EXERCISE MATERIAL:
________________________________________

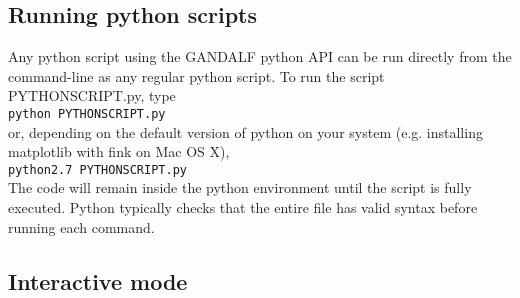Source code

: \documentclass[a4paper]{article}
\newcommand{\var}[1]{\texttt{#1}}
\begin{document}
\subsection{Running python scripts}

\noindent Any python script using the GANDALF python API can be run directly from the command-line as any regular python script.  To run the script PYTHONSCRIPT.py, type \\
\newline
\var{python PYTHONSCRIPT.py} \\
\newline
or, depending on the default version of python on your system (e.g. installing matplotlib with fink on Mac OS X), \\
\newline
\var{python2.7 PYTHONSCRIPT.py} \\
\newline
The code will remain inside the python environment until the script is fully executed.  Python typically checks that the entire file has valid syntax before running each command.



\subsection{Interactive mode}
\end{document}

________________________________________

JOB ITEM: Look through the data and gather every line with the string "PYTHONSCRIPT" in it.

ANSWER SPACE:
\noindent Any python script using the GANDALF python API can be run directly from the command-line as any regular python script.  To run the script PYTHONSCRIPT.py, type \\
\var{python PYTHONSCRIPT.py} \\
\var{python2.7 PYTHONSCRIPT.py} \\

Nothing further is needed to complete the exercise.